Shared Memory  - A model of interaction where the the separate processors can read and write on the same memory space, and therefore access each others data values. It could be physical where only one memory is available to all the processors, or logical, in the case where each processor has its own memory, and a request to access a non-local  memory address is converted to some form of inter-processor communication.

Aggregate Function - A model of interaction where a group of processors act together. An example is barrier synchronization, where each processor outputs a data value on reaching a barrier (a particular point in the computation process) and the communication hardware returns a value to each processor that is a function of all the values received from the processors.

SMP (Symmetric Multiprocessors) - A multiprocessor system with two or more identical processors and a single shared memory, under control of a single OS. It can be thought of as MIMD with shared memory.

Processor Affinity - The OS scheduler keeps a process on the same processor in a multiprocessor system to take advantage of locally cached data.

Shared Everything - All data structures are in shared memory.

Shared Something - Only a subset of the data structures (the ones that need to be shared) are in shared memory.

Atomicity - The concept of an uninterruptible and indivisible operation (sequence of instructions) on a data object.
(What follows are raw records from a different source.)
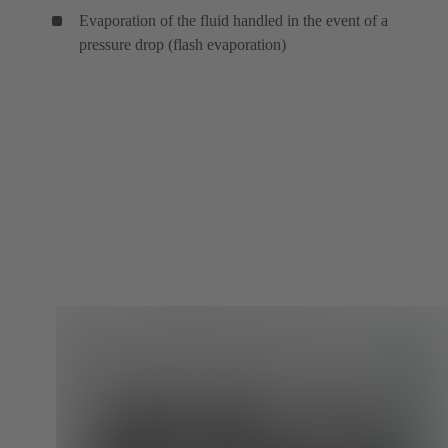
Evaporation of the fluid handled in the event of a
pressure drop (flash evaporation)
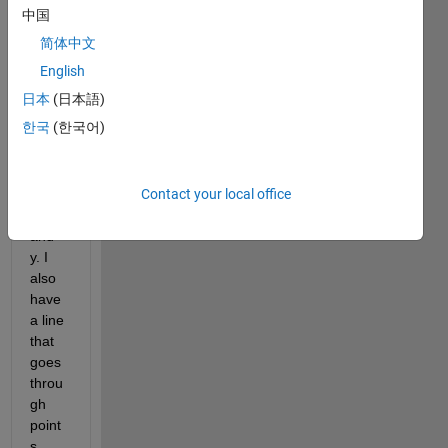
have 
中国
x-
简体中文
value
s and 
English
y-
日本
(日本語)
value
한국
(한국어)
s in 
array
s 
Contact your local office
calle
d x 
and 
y. I 
also 
have 
a line 
that 
goes 
throu
gh 
point
s 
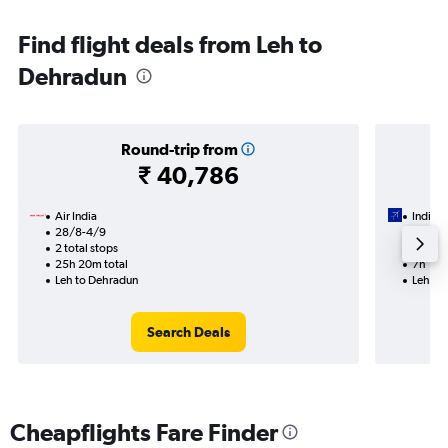
Find flight deals from Leh to
Dehradun
Round-trip from
₹ 40,786
Air India
IndiGo
28/8-4/9
9/9
2 total stops
1 total
25h 20m total
7h 15m
Leh to Dehradun
Leh to
Search Deals
Cheapflights Fare Finder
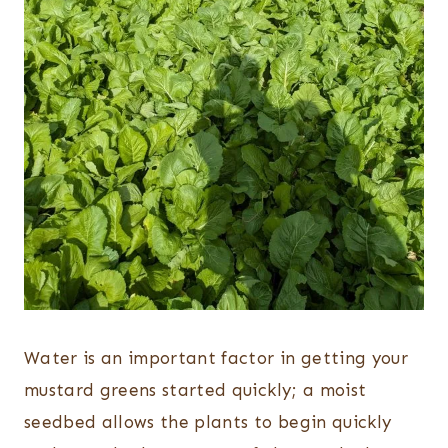
Water is an important factor in getting your
mustard greens started quickly; a moist
seedbed allows the plants to begin quickly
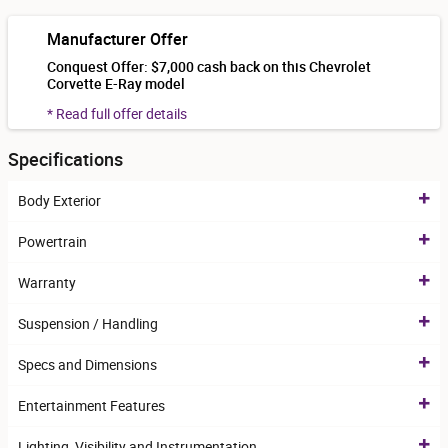
Manufacturer Offer
Conquest Offer: $7,000 cash back on this Chevrolet
Corvette E-Ray model
* Read full offer details
Specifications
Body Exterior
Powertrain
Warranty
Suspension / Handling
Specs and Dimensions
Entertainment Features
Lighting, Visibility and Instrumentation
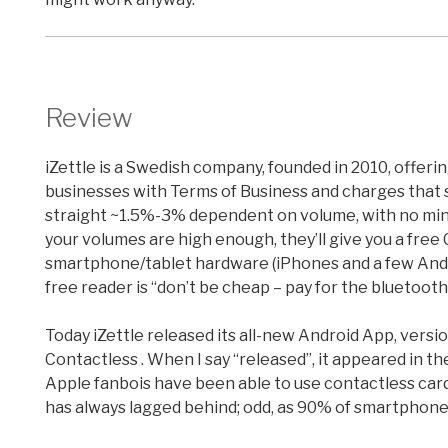
Review
iZettle is a Swedish company, founded in 2010, offer
businesses with Terms of Business and charges that s
straight ~1.5%-3% dependent on volume, with no mini
your volumes are high enough, they’ll give you a fre
smartphone/tablet hardware (iPhones and a few Andr
free reader is “don’t be cheap – pay for the bluetooth
Today iZettle released its all-new Android App, versi
Contactless . When I say “released”, it appeared in t
Apple fanbois have been able to use contactless car
has always lagged behind; odd, as 90% of smartphones 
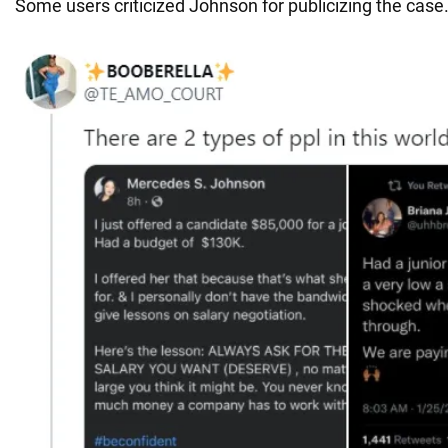
Some users criticized Johnson for publicizing the case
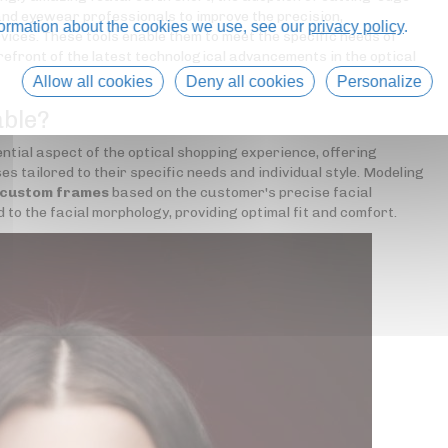
nd eyewear professionals to improve the precision,
formation about the cookies we use, see our
privacy policy
.
rvices. These tools enable them to meet the specific needs of
refront of the latest technological advancements in the optical
Allow all cookies
Deny all cookies
Personalize
able?
tial aspect of the optical shopping experience, offering
s tailored to their specific needs and individual style. Modeling
 custom frames
based on the customer's precise facial
 the facial morphology, providing optimal fit and comfort.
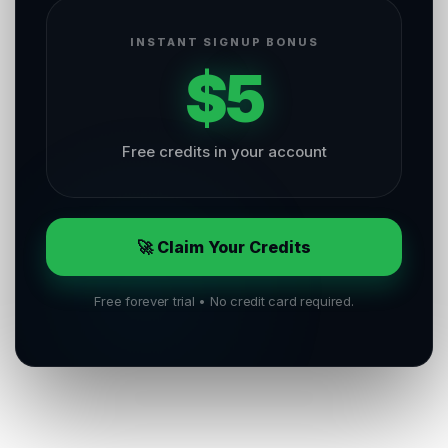
INSTANT SIGNUP BONUS
$5
Free credits in your account
🚀 Claim Your Credits
Free forever trial • No credit card required.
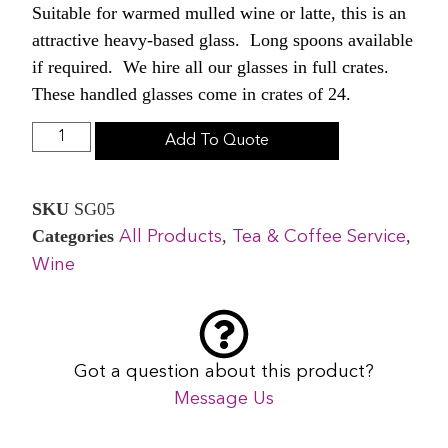
Suitable for warmed mulled wine or latte, this is an
attractive heavy-based glass. Long spoons available
if required. We hire all our glasses in full crates.
These handled glasses come in crates of 24.
Add To Quote
SKU
SG05
Categories
,
,
All Products
Tea & Coffee Service
Wine
Got a question about this product?
Message Us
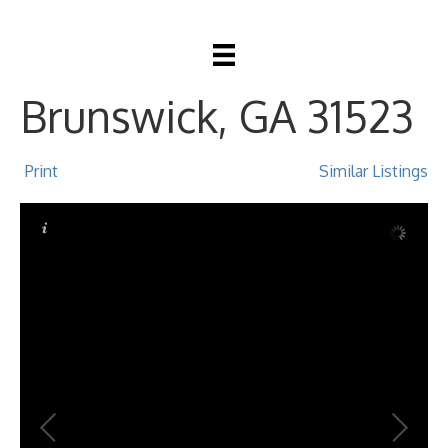
116 Dawn Circle,
Brunswick, GA 31523
Print
Similar Listings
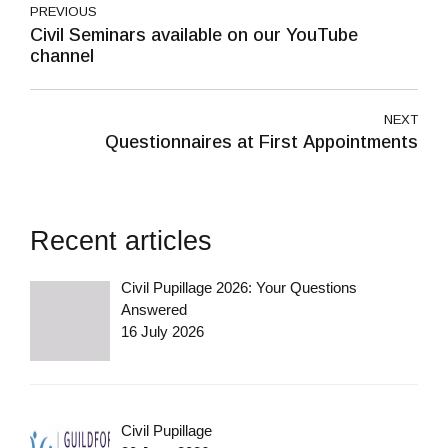
PREVIOUS
Civil Seminars available on our YouTube
channel
NEXT
Questionnaires at First Appointments
Recent articles
Civil Pupillage 2026: Your Questions
Answered
16 July 2026
Civil Pupillage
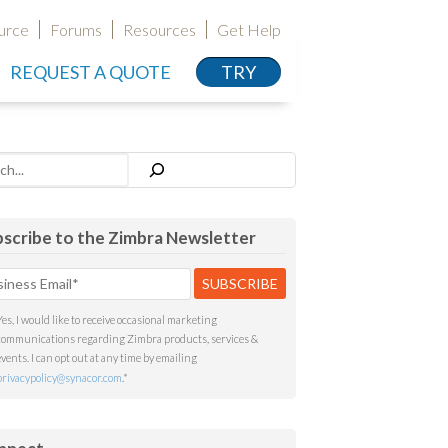
urce
Forums
Resources
Get Help
REQUEST A QUOTE
TRY
h
scribe to the Zimbra Newsletter
Yes, I would like to receive occasional marketing
communications regarding Zimbra products, services &
events. I can opt out at any time by emailing
privacypolicy@synacor.com
.
*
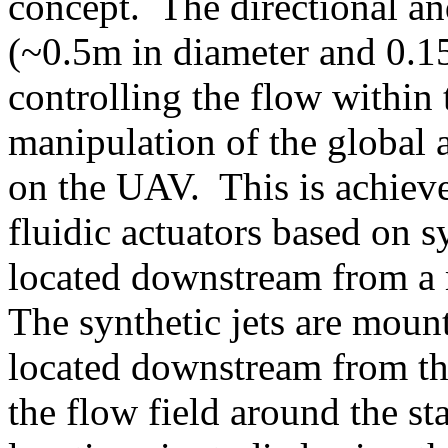
concept. The directional an
(~0.5m in diameter and 0.15
controlling the flow within 
manipulation of the global
on the UAV. This is achieve
fluidic actuators based on s
located downstream from a 
The synthetic jets are mount
located downstream from the
the flow field around the sta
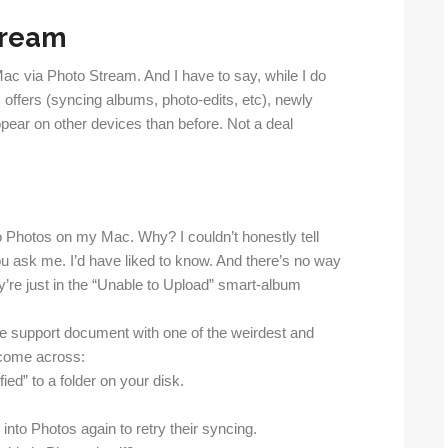
tream
ac via Photo Stream. And I have to say, while I do
offers (syncing albums, photo-edits, etc), newly
pear on other devices than before. Not a deal
o Photos on my Mac. Why? I couldn’t honestly tell
 you ask me. I’d have liked to know. And there’s no way
y’re just in the “Unable to Upload” smart-album
ple support document with one of the weirdest and
 come across:
ied” to a folder on your disk.
into Photos again to retry their syncing.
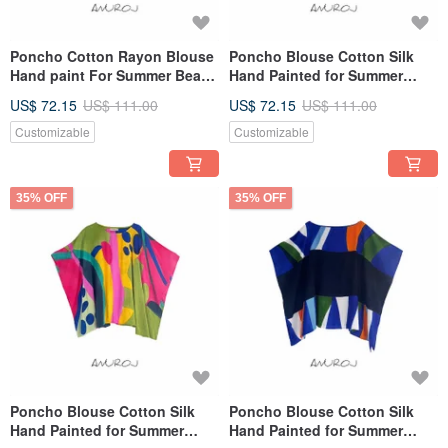
Poncho Cotton Rayon Blouse
Poncho Blouse Cotton Silk
Hand paint For Summer Beach
Hand Painted for Summer
Vacation
resort vacation
US$ 72.15
US$ 111.00
US$ 72.15
US$ 111.00
Customizable
Customizable
35% OFF
35% OFF
Poncho Blouse Cotton Silk
Poncho Blouse Cotton Silk
Hand Painted for Summer
Hand Painted for Summer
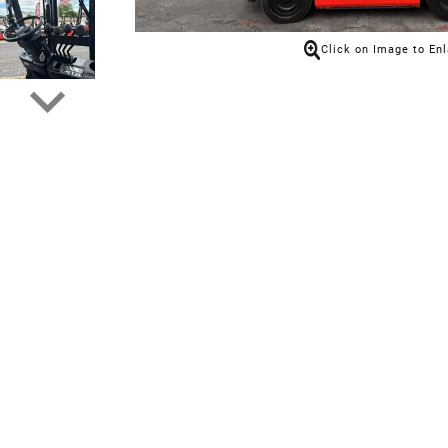
Click on Image to En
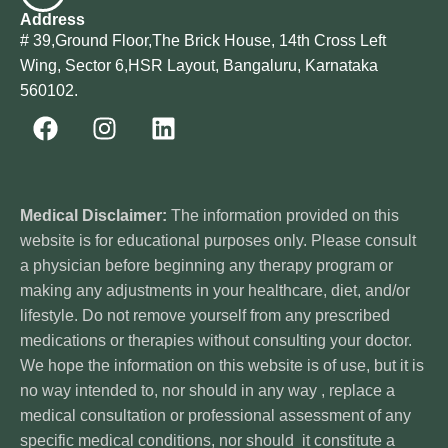
Address
# 39,Ground Floor,The Brick House, 14th Cross Left
Wing, Sector 6,HSR Layout, Bangaluru, Karnataka
560102.
Medical Disclaimer:
The information provided on this
website is for educational purposes only. Please consult
a physician before beginning any therapy program or
making any adjustments in your healthcare, diet, and/or
lifestyle. Do not remove yourself from any prescribed
medications or therapies without consulting your doctor.
We hope the information on this website is of use, but it is
no way intended to, nor should in any way , replace a
medical consultation or professional assessment of any
specific medical conditions, nor should it constitute a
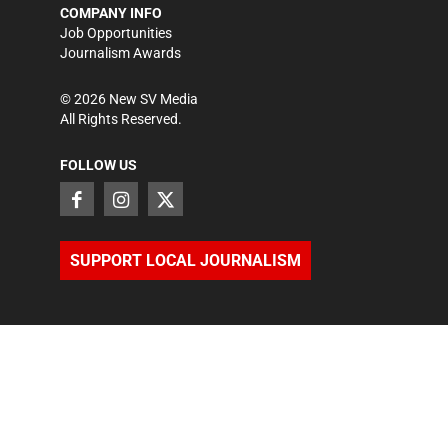
COMPANY INFO
Job Opportunities
Journalism Awards
©
2026
New SV Media
All Rights Reserved.
FOLLOW US
SUPPORT LOCAL JOURNALISM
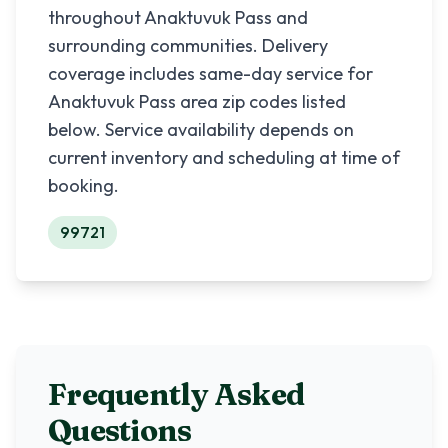
throughout
Anaktuvuk Pass
and
surrounding communities. Delivery
coverage includes same-day service for
Anaktuvuk Pass
area zip codes listed
below. Service availability depends on
current inventory and scheduling at time of
booking.
99721
Frequently Asked
Questions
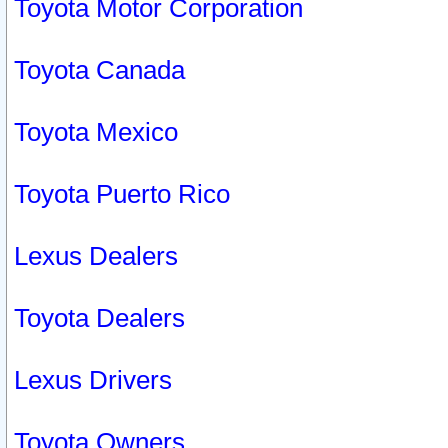
Toyota Motor Corporation
Toyota Canada
Toyota Mexico
Toyota Puerto Rico
Lexus Dealers
Toyota Dealers
Lexus Drivers
Toyota Owners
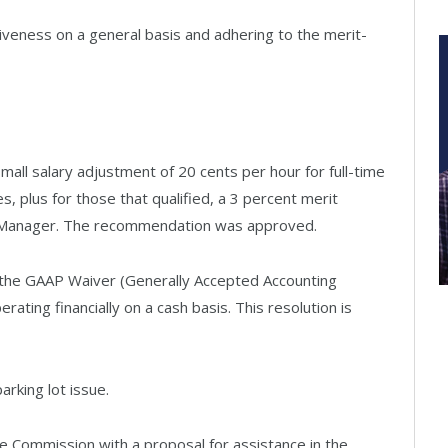
iveness on a general basis and adhering to the merit-
ll salary adjustment of 20 cents per hour for full-time
, plus for those that qualified, a 3 percent merit
ty Manager. The recommendation was approved.
 the GAAP Waiver (Generally Accepted Accounting
erating financially on a cash basis. This resolution is
arking lot issue.
e Commission with a proposal for assistance in the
Cache Coherence - maintaining identical caches of shared memory. A change on one caches should be propagated to other caches.

Mutual Exclusion - utmost one processor or process is updating a given shared object at a given time.

Gang Scheduling - Only related processes or threads are running simultaneously in a multiprocessor system at a given instance. This could be processes of one program, or situation where the input of one process depends on the output of another running at the same time.